If you have a fair amount of control of the source of the BSTR, and can guarantee that the BSTR does not have embedded NULLs, you can read from the BSTR as if it was a wchar_t and use conventional string methods (wcscpy, etc) to access it. If not, your life gets harder. You will have to always manipulate your data as either more BSTRs, or as a dynamically-allocated array of wchar_t. Most string-related functions will not work correctly.

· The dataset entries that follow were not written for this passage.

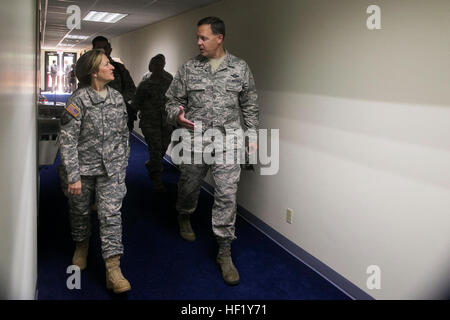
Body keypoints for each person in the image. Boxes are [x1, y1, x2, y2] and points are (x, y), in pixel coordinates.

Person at [165, 17, 259, 285]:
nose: (198, 42)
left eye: (203, 37)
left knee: (227, 194)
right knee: (189, 184)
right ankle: (184, 214)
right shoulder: (188, 68)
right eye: (197, 37)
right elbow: (172, 100)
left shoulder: (239, 68)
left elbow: (250, 105)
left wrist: (251, 136)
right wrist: (177, 116)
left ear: (220, 38)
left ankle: (224, 250)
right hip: (195, 140)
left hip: (228, 140)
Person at [58, 49, 131, 294]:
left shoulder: (117, 99)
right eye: (107, 64)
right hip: (83, 170)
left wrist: (122, 166)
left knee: (111, 216)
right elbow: (67, 140)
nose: (112, 67)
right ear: (93, 72)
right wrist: (73, 176)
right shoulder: (77, 100)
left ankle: (113, 269)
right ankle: (81, 246)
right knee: (79, 212)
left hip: (111, 170)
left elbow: (124, 136)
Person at [133, 54, 173, 192]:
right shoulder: (145, 84)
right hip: (150, 122)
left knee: (163, 147)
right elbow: (136, 102)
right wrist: (131, 116)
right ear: (151, 66)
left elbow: (174, 99)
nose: (159, 66)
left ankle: (152, 164)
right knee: (155, 149)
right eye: (156, 64)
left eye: (161, 63)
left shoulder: (169, 81)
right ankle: (157, 179)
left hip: (166, 122)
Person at [92, 36, 137, 132]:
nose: (102, 51)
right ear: (93, 50)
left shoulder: (119, 68)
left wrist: (117, 100)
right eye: (99, 48)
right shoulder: (88, 69)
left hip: (118, 118)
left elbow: (131, 89)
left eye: (105, 47)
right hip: (95, 119)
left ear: (110, 49)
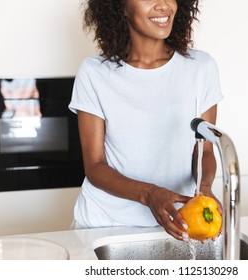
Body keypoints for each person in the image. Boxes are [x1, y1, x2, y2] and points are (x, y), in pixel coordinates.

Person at [69, 0, 223, 241]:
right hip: (105, 224)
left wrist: (204, 189)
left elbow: (204, 151)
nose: (163, 5)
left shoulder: (201, 68)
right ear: (119, 7)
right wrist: (149, 194)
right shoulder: (94, 73)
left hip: (178, 222)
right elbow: (95, 166)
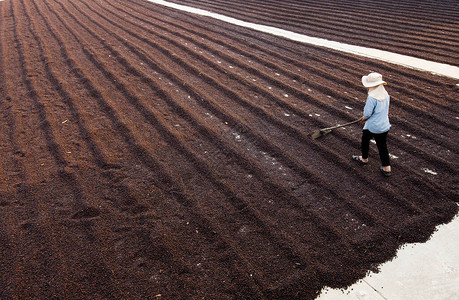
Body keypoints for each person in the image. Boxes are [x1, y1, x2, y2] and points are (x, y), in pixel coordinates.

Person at [352, 72, 392, 177]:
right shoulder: (386, 94)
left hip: (373, 126)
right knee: (382, 146)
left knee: (365, 139)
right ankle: (386, 167)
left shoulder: (372, 98)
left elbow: (367, 114)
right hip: (384, 125)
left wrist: (364, 118)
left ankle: (364, 158)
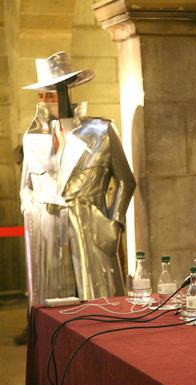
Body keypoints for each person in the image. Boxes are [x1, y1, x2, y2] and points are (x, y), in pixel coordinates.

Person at [20, 51, 136, 305]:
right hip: (48, 233)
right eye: (45, 93)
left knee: (99, 304)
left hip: (90, 227)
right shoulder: (33, 139)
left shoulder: (100, 131)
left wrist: (113, 225)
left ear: (69, 89)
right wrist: (33, 216)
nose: (50, 98)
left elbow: (126, 181)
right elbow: (26, 188)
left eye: (56, 91)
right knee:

Let's assume you control your data, or don't worry about NULLs. Let's assume also that you really need to make a copy and can't just read the existing BSTR directly. In that case, you can do something like this:
If you are using class wrappers for your BSTR, the wrapper should have a way to call SysStringLen() for you. For example:
UPDATE: This is a good article on the subject by someone far more knowledgeable than me:
"Eric [Lippert]'s Complete Guide To BSTR Semantics"
UPDATE: Replaced
strcpy()
withwcscpy()
in the example.需要记住的一件事是
BSTR
字符串可以而且经常包含嵌入的空值。 null 并不意味着字符串结束。One thing to keep in mind is that
BSTR
strings can, and often do, contain embedded nulls. A null does not mean the end of the string.使用ATL和CStringT那么你可以只使用赋值运算符。 或者您可以使用 USES_CONVERSION 宏,这些宏使用堆分配,因此您将确保不会泄漏内存。
Use ATL, and CStringT then you can just use the assignment operator. Or you can use the USES_CONVERSION macros, these use heap alloc, so you will be sure that you won't leak memory.